“During summer months, we’re more likely to be out-and-about outdoors, so we must be prepared to stay hydrated,” says Peggy Kotsopoulos, RHN. “When we expend more water from our bodies, we have to make a conscious effort to replenish the water and electrolyte loss.”
From June to August, glugging cold water isn't the only way to quench your thirst. ICYMI: Prickly pear is this summer's hot superfruit because of its intensely hydrating properties, and now it's super easy to sip on the good stuff all summer long thanks to Steaz Prickly Pear Water.
Grab a can of the (totally Instagrammable) bubbly pink bev—which blends green tea with prickly pear juice to create a refreshing, organic elixir—and read on for all Kotsopoulos' hydration hacks.
Keep reading for 3 creative ways to stay hydrated this summer.
1. Make your water bottle your go-to summer accessory
In addition to SPF 50 and sunglasses, your reusable water bottle is a must-have for all picnics, baseball games, and visits to salty bodies of water. The trick is, make it chic. That way, even if you’re not the type of person who guzzles water constantly, your too-pretty-to-put-down bottle will serve as motivation to sip.
Kotsopoulos' rule of thumb for optimal hydration is drinking half your body weight in ounces per day, but if you aren't sure whether you're hitting the mark, common signs of dehydration to watch out for are fatigue, brain fog, and dizziness. "If you want more energy in your day, drink up!” she says.

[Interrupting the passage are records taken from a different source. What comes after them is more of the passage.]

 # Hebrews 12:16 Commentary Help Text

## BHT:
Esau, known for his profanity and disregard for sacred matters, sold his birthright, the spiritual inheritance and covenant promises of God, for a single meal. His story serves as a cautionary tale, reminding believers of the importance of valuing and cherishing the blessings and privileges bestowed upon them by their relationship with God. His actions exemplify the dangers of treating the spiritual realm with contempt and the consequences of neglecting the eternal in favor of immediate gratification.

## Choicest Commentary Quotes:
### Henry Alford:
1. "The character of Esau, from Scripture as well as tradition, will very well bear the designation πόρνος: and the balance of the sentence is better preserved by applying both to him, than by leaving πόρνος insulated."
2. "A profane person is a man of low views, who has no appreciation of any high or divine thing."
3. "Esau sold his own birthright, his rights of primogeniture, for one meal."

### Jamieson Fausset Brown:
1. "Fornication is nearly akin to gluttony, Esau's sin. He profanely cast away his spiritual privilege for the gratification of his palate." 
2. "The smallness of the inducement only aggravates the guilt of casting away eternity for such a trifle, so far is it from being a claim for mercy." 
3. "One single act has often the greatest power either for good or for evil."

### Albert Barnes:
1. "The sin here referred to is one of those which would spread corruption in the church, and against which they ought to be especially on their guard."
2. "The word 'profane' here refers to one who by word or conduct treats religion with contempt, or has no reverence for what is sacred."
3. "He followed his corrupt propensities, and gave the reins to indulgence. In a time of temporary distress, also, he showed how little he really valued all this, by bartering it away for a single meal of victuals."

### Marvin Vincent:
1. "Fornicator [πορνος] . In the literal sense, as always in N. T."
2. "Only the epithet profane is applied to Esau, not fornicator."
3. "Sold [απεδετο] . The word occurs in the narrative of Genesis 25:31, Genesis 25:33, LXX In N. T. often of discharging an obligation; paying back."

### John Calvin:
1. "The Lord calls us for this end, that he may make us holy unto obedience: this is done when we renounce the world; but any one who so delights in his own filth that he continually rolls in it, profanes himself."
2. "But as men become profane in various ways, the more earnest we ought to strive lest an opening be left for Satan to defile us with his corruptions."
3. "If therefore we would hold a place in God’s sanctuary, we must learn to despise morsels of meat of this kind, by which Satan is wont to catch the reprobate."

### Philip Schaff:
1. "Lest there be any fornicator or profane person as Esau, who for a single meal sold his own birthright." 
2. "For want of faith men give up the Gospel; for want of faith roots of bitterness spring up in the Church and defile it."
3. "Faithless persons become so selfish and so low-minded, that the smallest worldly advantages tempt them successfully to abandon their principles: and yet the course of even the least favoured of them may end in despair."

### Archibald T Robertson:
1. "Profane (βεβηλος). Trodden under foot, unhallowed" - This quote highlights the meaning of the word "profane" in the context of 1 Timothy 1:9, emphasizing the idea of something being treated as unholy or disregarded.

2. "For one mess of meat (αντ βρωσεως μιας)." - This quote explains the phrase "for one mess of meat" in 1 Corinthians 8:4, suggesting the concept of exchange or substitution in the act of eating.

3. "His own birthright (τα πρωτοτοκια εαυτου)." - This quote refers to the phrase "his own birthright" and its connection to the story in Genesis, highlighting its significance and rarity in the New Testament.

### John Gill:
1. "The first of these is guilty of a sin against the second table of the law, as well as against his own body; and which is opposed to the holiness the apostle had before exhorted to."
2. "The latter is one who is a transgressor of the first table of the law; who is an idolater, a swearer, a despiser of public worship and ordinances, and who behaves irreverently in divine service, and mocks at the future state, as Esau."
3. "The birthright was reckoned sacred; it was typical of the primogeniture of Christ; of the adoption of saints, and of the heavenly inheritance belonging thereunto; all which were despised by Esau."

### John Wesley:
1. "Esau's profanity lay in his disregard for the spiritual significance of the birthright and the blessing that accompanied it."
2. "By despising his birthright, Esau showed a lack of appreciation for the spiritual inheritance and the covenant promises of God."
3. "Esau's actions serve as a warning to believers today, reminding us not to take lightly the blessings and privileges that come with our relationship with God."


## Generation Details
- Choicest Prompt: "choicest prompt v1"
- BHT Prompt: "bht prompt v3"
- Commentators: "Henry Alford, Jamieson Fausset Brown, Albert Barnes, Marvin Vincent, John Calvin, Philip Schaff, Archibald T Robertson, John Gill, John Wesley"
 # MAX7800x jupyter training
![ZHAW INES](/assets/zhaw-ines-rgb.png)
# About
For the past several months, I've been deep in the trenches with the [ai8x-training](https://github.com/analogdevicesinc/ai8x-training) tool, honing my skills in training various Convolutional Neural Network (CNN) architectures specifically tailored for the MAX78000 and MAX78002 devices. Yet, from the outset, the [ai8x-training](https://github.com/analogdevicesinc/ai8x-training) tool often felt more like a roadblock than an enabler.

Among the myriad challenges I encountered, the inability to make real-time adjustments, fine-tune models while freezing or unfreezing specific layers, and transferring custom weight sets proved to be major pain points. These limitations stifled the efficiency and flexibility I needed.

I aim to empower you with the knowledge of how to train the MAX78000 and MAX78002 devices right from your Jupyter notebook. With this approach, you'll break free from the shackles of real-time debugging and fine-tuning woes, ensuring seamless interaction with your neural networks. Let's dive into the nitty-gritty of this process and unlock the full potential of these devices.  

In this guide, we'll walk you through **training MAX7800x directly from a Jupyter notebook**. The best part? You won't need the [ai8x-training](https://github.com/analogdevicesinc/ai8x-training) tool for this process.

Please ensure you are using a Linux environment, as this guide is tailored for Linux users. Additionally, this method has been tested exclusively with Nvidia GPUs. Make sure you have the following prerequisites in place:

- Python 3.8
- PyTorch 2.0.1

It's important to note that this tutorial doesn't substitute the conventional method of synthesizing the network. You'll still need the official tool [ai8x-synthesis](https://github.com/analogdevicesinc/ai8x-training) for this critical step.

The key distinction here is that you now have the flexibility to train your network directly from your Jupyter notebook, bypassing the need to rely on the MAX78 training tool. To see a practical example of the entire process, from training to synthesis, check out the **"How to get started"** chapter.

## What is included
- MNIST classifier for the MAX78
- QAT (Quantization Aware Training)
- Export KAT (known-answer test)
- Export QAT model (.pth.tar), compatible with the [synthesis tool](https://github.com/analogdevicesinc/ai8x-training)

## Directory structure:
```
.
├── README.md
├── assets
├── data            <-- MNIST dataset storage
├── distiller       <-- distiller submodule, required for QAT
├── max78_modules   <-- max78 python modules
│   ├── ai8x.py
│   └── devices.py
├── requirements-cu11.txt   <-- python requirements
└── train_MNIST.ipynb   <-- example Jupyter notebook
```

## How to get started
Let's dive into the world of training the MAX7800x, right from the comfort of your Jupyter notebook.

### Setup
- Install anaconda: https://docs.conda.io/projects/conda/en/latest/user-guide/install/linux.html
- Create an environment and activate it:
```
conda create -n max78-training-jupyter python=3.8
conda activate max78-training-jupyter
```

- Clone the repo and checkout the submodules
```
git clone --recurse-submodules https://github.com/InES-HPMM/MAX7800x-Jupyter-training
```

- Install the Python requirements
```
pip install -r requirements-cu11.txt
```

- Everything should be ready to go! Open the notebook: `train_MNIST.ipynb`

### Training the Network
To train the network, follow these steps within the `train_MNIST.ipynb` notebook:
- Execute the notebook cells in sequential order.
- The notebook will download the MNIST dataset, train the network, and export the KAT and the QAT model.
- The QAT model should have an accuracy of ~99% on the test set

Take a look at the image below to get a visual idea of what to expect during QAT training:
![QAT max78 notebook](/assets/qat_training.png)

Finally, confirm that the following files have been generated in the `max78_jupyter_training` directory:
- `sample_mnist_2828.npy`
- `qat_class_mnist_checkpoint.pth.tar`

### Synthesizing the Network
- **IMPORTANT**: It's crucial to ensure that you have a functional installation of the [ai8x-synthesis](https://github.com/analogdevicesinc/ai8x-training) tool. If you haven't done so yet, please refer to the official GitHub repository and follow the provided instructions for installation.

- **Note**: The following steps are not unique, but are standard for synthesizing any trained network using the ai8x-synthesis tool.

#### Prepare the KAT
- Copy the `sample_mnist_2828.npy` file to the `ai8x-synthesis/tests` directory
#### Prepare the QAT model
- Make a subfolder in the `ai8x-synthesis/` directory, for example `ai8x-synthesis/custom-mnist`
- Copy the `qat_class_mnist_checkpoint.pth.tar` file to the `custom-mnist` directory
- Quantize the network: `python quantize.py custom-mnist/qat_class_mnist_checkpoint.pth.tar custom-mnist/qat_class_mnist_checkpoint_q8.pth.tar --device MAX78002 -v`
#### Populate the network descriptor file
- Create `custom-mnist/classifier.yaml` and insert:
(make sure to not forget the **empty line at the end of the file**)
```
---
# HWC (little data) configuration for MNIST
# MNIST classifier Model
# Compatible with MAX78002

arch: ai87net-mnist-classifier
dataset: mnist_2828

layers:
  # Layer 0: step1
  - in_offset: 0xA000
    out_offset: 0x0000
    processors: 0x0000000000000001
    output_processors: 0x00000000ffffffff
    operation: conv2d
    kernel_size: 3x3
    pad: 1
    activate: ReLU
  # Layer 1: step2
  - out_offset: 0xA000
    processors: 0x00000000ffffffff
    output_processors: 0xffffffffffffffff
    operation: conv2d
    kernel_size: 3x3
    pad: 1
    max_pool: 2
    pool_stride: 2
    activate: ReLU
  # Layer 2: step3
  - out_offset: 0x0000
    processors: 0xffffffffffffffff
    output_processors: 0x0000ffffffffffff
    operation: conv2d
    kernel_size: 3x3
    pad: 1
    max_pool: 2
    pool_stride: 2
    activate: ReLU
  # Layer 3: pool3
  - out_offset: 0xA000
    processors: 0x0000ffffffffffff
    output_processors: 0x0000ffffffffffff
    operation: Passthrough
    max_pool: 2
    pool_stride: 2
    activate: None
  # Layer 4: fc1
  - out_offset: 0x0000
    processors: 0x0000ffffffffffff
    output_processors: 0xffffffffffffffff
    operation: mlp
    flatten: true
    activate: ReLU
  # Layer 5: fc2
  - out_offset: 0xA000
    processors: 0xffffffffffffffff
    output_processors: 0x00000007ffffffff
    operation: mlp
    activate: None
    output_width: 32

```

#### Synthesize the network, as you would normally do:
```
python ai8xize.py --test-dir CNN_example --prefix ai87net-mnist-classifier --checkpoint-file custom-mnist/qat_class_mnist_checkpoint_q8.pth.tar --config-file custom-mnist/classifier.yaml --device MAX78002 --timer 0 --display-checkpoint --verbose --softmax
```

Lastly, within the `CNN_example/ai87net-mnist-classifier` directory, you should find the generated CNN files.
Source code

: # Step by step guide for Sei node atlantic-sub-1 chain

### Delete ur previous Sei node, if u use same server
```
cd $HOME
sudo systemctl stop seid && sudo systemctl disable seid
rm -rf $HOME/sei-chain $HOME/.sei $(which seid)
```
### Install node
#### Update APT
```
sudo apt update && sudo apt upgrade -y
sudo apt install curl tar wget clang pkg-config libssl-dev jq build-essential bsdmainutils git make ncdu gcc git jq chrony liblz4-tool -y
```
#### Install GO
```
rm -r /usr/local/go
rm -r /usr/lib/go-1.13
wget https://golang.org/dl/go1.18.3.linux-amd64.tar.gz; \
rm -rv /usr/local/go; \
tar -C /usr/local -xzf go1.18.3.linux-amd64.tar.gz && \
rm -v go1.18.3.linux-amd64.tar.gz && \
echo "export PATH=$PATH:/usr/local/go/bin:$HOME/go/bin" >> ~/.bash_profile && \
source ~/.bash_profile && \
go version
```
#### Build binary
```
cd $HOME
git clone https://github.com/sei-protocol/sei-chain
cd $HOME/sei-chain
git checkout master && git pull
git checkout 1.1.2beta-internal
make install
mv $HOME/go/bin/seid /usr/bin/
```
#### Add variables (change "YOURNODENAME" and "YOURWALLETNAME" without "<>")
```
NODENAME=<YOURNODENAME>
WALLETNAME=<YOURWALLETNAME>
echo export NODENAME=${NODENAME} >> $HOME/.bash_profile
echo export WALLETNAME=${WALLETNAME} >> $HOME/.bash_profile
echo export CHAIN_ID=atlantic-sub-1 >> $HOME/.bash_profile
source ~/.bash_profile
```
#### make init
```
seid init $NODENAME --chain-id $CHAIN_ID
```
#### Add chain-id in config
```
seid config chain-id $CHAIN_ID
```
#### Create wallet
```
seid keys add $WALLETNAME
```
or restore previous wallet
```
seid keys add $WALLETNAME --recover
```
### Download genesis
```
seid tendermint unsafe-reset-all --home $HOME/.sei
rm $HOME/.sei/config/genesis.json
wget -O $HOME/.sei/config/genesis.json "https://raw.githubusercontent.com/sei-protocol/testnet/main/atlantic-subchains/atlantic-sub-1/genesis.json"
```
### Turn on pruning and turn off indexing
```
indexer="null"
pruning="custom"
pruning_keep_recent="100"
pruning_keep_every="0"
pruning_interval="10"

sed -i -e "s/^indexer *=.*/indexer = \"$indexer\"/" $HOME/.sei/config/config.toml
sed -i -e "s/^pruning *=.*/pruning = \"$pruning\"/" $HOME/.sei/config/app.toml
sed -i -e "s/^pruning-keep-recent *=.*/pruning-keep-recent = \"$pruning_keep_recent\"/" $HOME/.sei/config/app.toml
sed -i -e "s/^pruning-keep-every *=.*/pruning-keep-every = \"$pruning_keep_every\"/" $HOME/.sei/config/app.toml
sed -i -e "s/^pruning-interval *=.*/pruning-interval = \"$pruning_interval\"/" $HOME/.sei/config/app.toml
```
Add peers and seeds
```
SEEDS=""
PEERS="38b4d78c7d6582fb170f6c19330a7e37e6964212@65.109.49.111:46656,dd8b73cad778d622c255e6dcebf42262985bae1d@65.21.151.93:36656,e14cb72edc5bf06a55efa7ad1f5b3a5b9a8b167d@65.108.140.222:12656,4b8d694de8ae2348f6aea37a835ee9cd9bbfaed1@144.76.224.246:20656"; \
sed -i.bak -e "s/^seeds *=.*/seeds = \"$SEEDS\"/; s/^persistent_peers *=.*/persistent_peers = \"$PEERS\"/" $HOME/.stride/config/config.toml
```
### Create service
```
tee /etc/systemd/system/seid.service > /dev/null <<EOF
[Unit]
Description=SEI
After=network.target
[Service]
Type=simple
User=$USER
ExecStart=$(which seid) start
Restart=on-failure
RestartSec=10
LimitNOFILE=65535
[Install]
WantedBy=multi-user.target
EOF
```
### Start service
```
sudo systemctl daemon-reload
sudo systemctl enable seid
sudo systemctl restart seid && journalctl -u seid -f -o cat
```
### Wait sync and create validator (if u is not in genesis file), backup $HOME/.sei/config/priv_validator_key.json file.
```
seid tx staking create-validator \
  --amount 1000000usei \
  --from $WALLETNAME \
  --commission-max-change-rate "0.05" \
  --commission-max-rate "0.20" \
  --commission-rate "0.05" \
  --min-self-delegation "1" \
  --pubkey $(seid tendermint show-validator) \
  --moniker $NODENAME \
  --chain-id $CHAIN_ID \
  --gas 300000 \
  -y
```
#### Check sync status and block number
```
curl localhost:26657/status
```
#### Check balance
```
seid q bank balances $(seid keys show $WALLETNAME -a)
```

2. Stock up on electrolytes
When you’re profusely sweating after walking half a block to your car or the train station, you’re losing more than just water. With the perspiration goes electrolytes and crucial minerals.
You can restore what's lost with an electrolyte-rich drink. Kotsopoulos counts a large water bottle and a can of Steaz Prickly Pear Water among her hot-weather hydration arsenal. (Seriously, she totes one of each everywhere she goes).
“[Prickly Pear Water] provides effective and efficient hydration because it's rich in electrolytes such as potassium, calcium, magnesium, and sodium,” she says. “Electrolytes are the best way to hydrate at the cellular level and help to boost cellular energy and athletic output.” Not to mention, the berry-flavored bev delivers major tropical-vacay vibes.
3. Snack on water-rich foods
Midday sluggishness might mean you need a nap, but it can also point to dehydration. “Often, we reach for a snack or a coffee to give us that energy boost when we need to hydrate,” Kotsopoulos says.
Master your snack attack by eating nutrient-dense foods with a high water content. "Watermelon is over 90 percent water," she says. Other in-season fruits and veggies that can help you hit water targets including cucumbers, cantaloupe, and cauliflower—or dice up some strawberries to dunk in your Prickly Pear Water. Summertime, and the hydrating is easy.